■ The problem:
Copy out everything from the start of the items down to the line containing "comprimento por 11,5", leaving the pictures out of your answer.

_ _ _ _ _

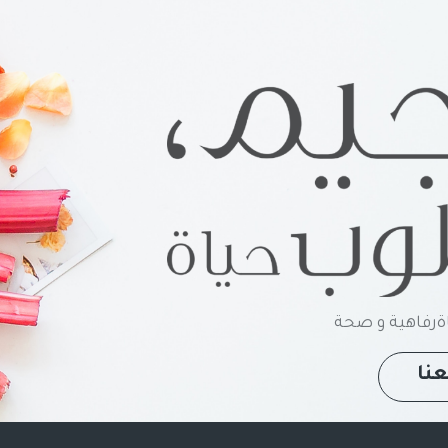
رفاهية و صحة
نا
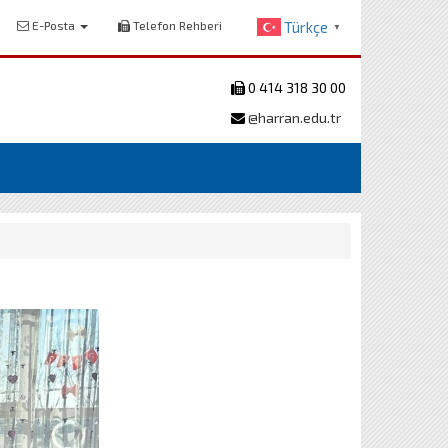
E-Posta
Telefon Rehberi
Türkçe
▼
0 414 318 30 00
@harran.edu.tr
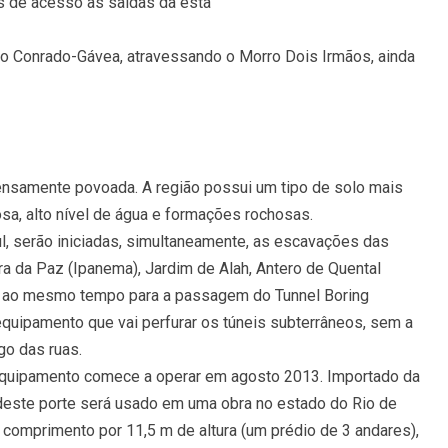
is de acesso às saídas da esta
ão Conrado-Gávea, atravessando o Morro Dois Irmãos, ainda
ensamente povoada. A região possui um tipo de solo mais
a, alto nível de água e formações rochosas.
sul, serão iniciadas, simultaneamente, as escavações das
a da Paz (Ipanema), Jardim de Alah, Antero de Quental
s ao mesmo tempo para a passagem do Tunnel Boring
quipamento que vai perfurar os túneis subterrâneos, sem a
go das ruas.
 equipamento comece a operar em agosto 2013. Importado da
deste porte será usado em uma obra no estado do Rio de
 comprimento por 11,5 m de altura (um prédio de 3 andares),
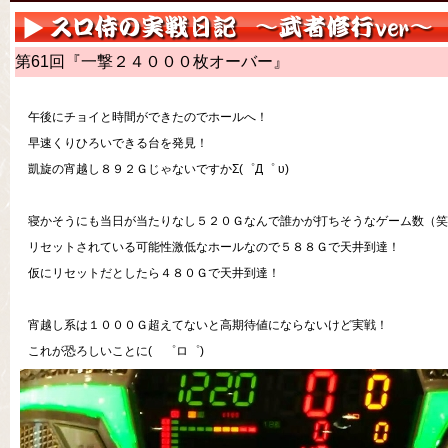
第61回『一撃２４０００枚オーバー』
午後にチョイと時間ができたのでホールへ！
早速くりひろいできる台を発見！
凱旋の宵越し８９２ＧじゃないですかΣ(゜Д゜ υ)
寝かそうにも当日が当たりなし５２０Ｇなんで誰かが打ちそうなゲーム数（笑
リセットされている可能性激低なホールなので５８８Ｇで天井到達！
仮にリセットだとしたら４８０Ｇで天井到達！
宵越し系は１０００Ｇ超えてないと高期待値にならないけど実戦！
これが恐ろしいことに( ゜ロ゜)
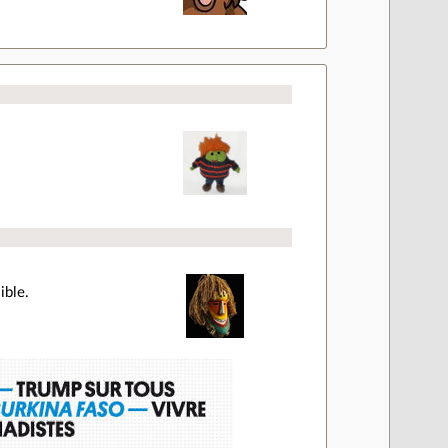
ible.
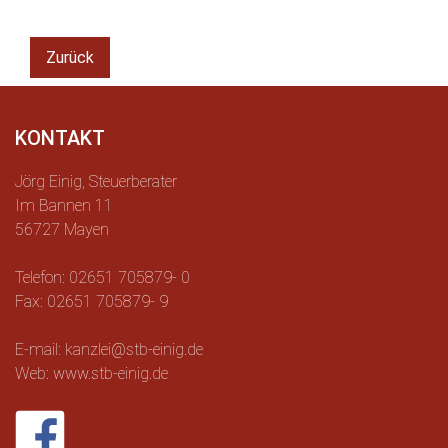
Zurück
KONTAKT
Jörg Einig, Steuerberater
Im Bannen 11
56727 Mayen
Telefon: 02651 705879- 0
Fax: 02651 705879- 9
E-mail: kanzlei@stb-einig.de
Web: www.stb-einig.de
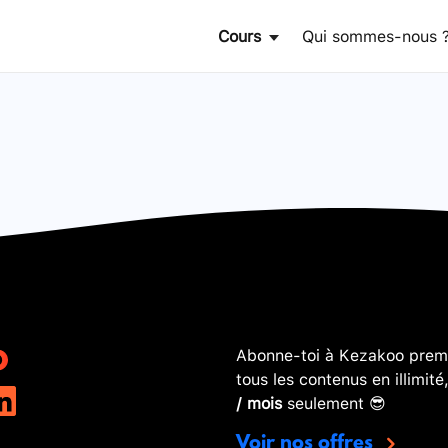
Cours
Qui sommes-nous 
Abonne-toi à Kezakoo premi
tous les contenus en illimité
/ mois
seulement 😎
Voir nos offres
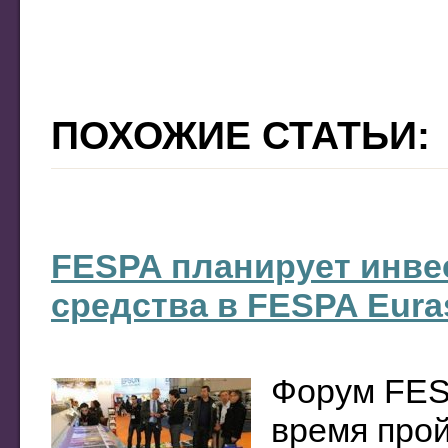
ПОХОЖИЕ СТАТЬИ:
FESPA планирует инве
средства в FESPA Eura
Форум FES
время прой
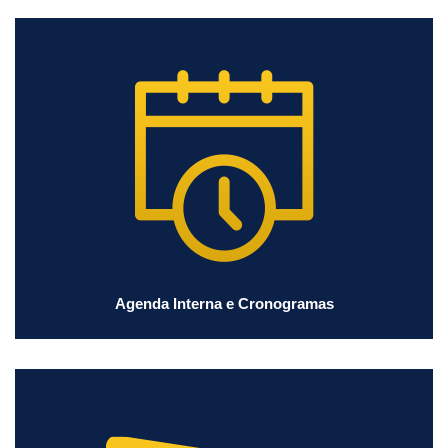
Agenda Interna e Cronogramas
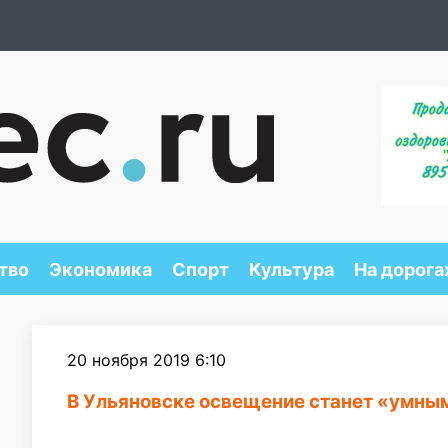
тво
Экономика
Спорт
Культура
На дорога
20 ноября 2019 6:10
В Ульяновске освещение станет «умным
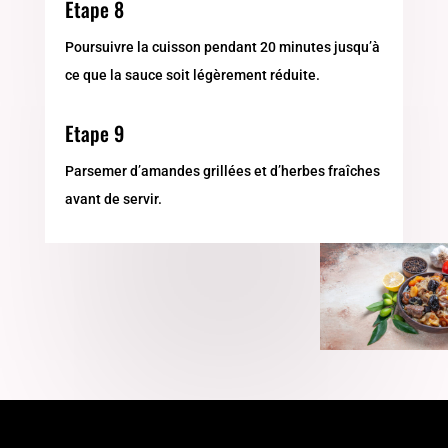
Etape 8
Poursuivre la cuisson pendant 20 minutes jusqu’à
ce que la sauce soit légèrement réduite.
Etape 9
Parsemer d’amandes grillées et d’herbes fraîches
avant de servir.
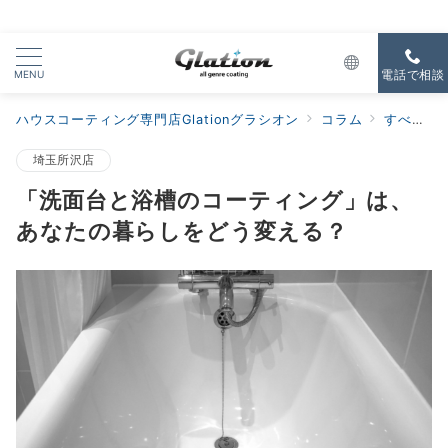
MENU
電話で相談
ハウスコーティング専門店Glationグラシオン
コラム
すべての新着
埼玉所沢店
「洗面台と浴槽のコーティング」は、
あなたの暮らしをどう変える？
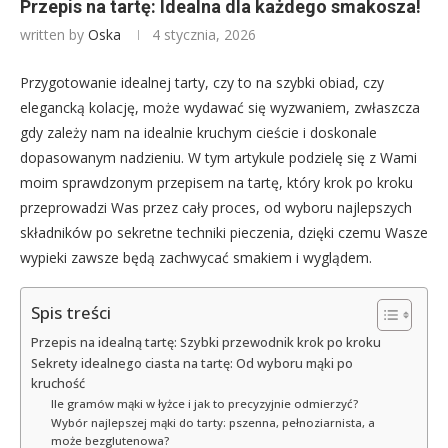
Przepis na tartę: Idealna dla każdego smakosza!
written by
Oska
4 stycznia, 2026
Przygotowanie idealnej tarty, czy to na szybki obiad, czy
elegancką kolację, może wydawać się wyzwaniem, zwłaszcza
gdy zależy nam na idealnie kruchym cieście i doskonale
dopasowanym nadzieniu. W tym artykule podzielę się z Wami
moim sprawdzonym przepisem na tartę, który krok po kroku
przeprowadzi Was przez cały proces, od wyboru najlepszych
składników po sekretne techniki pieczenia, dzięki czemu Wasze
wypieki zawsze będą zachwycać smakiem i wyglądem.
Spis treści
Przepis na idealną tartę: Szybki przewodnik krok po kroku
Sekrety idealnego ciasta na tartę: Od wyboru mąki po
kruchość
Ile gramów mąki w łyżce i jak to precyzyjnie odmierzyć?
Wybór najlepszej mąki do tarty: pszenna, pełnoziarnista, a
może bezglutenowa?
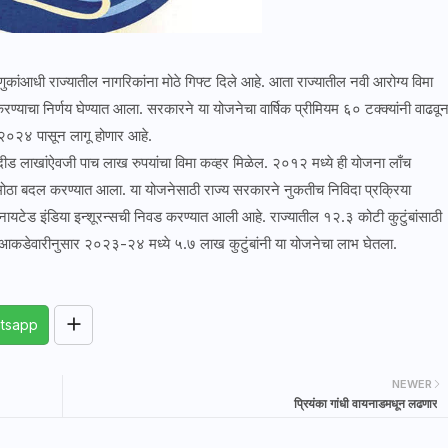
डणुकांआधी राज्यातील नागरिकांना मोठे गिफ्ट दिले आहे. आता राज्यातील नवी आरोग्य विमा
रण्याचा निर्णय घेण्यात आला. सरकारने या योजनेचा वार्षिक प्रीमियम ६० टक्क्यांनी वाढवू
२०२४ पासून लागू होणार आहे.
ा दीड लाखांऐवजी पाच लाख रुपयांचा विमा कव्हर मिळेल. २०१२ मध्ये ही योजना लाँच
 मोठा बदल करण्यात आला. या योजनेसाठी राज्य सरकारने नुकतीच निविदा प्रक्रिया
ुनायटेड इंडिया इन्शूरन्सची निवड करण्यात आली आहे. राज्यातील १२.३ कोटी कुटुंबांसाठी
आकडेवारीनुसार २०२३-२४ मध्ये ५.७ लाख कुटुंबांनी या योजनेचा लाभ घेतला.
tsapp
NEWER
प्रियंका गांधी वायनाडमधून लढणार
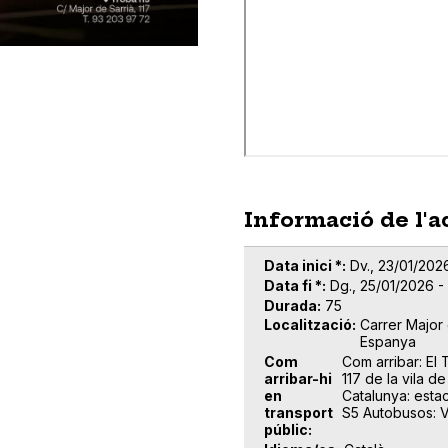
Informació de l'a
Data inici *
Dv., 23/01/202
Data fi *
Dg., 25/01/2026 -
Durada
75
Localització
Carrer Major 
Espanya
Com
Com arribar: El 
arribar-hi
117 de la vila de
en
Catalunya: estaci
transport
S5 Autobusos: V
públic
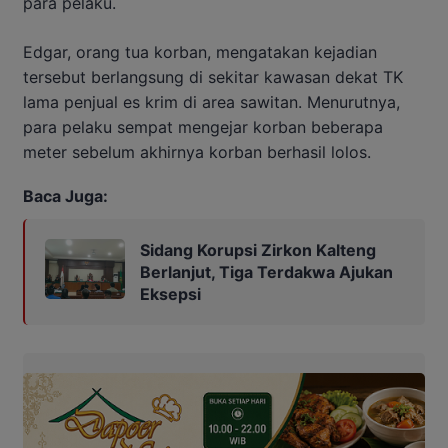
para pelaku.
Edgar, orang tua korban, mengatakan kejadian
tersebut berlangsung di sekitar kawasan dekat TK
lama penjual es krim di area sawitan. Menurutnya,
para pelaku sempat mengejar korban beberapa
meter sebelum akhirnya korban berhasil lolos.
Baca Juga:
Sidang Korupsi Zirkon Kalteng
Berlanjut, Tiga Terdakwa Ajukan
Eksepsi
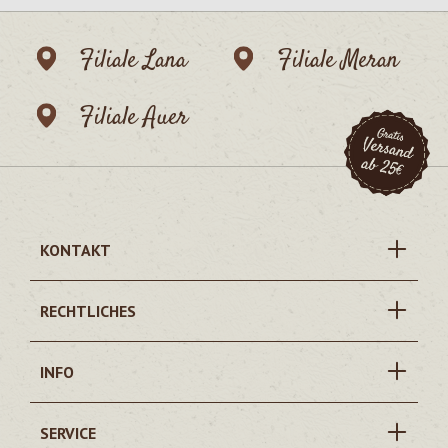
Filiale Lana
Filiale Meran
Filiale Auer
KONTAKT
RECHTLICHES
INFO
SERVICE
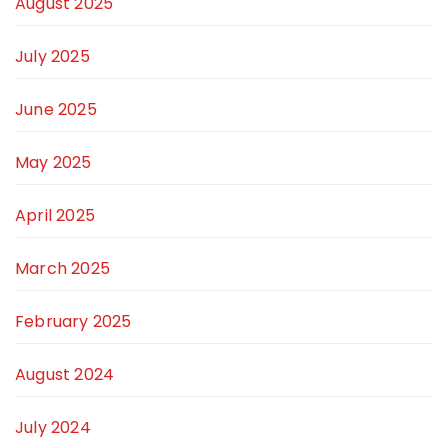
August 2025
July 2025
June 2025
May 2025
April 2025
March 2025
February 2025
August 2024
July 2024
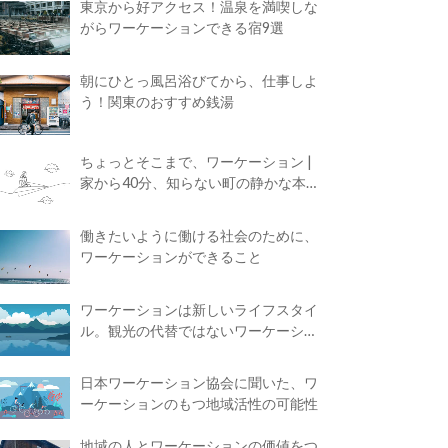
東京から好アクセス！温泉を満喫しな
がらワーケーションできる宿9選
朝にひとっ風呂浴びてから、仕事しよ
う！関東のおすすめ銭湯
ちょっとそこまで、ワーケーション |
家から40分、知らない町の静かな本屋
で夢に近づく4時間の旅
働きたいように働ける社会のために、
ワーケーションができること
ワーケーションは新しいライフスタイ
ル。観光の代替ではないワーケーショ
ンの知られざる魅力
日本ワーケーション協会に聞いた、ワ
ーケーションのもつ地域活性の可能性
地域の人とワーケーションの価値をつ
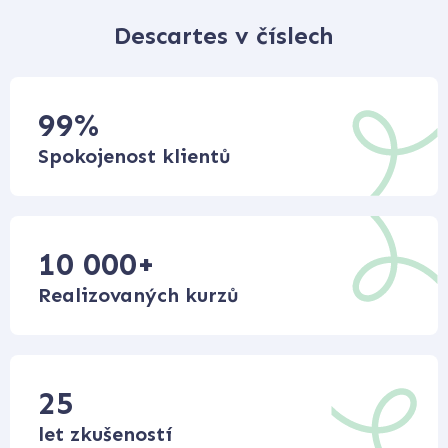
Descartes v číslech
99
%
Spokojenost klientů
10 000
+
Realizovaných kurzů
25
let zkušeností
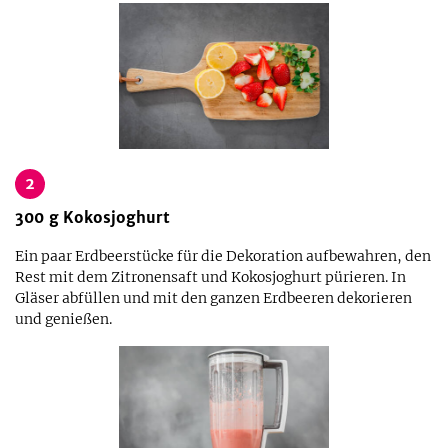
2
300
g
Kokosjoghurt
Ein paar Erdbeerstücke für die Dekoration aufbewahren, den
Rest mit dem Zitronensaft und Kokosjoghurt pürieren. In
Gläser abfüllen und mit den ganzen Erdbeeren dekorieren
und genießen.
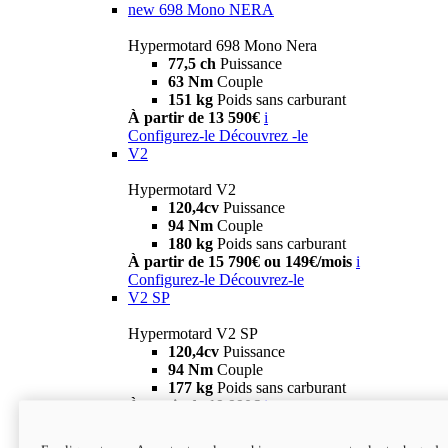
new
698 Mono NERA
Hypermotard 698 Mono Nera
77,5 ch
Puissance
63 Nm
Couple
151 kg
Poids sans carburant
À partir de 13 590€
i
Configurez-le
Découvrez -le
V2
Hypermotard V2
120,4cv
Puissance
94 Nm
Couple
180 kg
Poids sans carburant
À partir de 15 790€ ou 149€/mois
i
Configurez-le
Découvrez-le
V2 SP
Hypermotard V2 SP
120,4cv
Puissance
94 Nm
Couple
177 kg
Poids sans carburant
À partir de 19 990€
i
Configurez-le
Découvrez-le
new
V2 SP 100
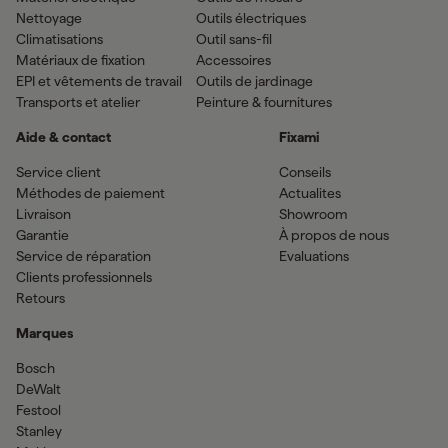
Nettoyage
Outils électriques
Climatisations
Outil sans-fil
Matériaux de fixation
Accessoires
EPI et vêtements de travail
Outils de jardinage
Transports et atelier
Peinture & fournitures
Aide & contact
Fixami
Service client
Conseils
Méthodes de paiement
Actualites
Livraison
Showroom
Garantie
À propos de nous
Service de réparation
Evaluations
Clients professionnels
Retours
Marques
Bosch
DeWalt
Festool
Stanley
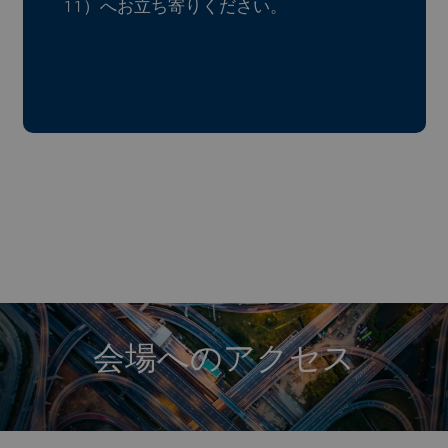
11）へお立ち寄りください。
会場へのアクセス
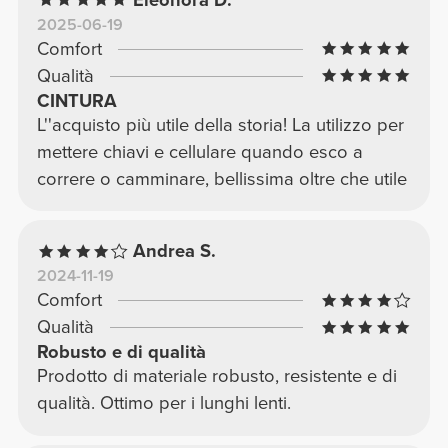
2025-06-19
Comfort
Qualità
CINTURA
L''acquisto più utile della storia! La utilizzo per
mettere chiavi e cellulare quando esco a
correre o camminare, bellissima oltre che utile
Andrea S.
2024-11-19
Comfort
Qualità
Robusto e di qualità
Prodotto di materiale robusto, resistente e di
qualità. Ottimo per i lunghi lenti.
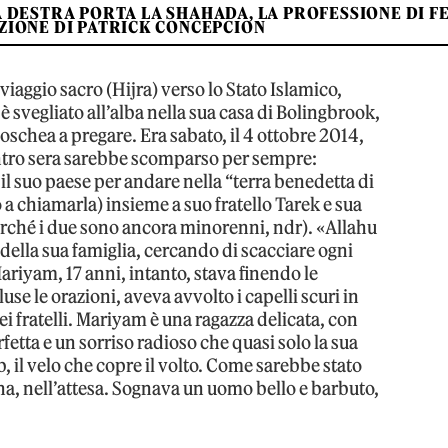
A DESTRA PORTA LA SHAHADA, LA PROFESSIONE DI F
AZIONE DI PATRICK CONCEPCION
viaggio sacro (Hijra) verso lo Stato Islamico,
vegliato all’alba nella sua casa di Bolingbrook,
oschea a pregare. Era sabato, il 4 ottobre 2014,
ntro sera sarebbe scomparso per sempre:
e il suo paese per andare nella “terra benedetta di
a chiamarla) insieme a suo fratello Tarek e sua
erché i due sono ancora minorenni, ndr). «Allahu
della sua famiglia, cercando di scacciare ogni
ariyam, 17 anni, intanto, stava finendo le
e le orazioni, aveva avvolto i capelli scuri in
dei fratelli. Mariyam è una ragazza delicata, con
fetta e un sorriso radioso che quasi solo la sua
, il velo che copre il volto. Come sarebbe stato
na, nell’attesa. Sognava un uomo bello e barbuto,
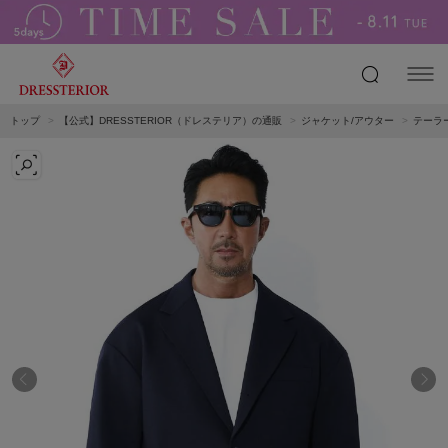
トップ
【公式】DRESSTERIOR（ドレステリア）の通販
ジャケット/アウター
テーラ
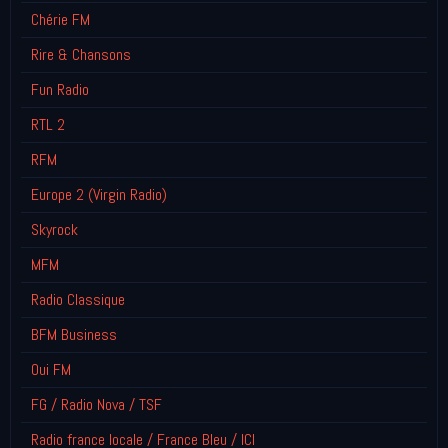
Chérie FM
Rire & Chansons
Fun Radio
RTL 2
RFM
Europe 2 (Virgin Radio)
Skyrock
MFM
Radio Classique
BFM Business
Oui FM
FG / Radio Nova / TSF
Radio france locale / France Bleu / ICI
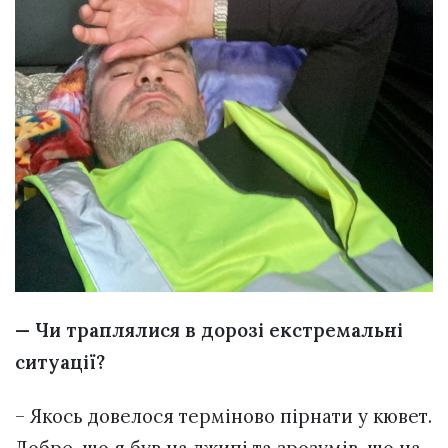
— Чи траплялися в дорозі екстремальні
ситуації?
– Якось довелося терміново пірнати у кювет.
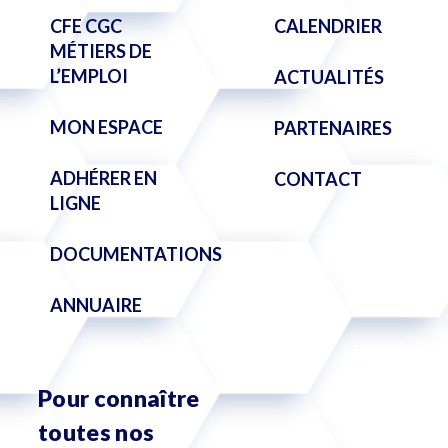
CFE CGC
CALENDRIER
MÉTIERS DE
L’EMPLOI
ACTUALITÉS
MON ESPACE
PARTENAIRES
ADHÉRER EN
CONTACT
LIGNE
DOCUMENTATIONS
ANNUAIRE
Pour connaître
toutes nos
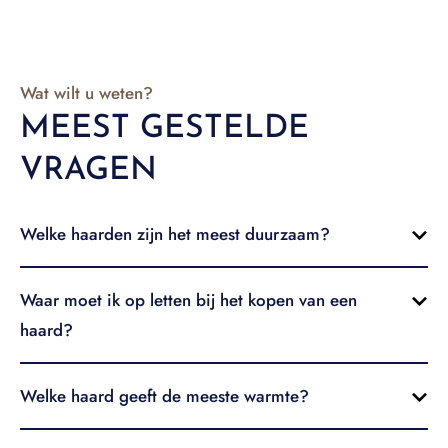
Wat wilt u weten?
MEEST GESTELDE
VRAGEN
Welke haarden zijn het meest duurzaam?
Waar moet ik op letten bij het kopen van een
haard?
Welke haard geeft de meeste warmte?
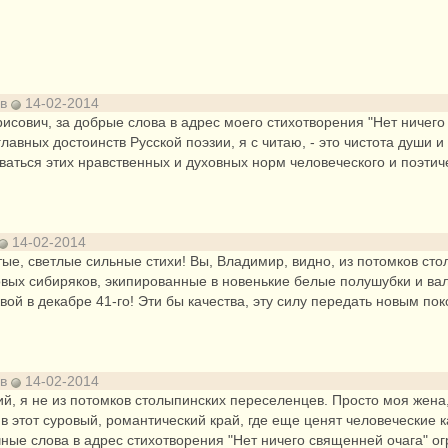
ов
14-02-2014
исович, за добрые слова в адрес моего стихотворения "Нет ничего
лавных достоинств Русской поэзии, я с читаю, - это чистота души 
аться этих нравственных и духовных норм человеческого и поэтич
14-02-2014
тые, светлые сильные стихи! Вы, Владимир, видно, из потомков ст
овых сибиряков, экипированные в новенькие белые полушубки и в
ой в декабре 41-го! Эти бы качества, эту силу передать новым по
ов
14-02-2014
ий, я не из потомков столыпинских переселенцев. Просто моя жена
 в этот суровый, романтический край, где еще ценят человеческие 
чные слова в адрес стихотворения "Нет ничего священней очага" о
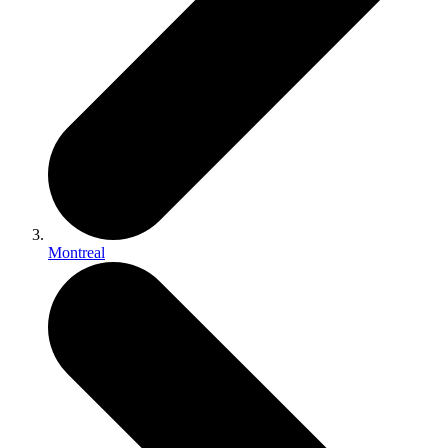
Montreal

_ _ _ _ _

■ Task solution:
رفاهية و صحة
نا
E-Posta
Telefon Rehberi
Türkçe
▼
0 414 318 30 00
@harran.edu.tr
is de acesso às saídas da esta
ão Conrado-Gávea, atravessando o Morro Dois Irmãos, ainda
ensamente povoada. A região possui um tipo de solo mais
a, alto nível de água e formações rochosas.
sul, serão iniciadas, simultaneamente, as escavações das
a da Paz (Ipanema), Jardim de Alah, Antero de Quental
s ao mesmo tempo para a passagem do Tunnel Boring
quipamento que vai perfurar os túneis subterrâneos, sem a
go das ruas.
 equipamento comece a operar em agosto 2013. Importado da
deste porte será usado em uma obra no estado do Rio de
 comprimento por 11,5 m de altura (um prédio de 3 andares),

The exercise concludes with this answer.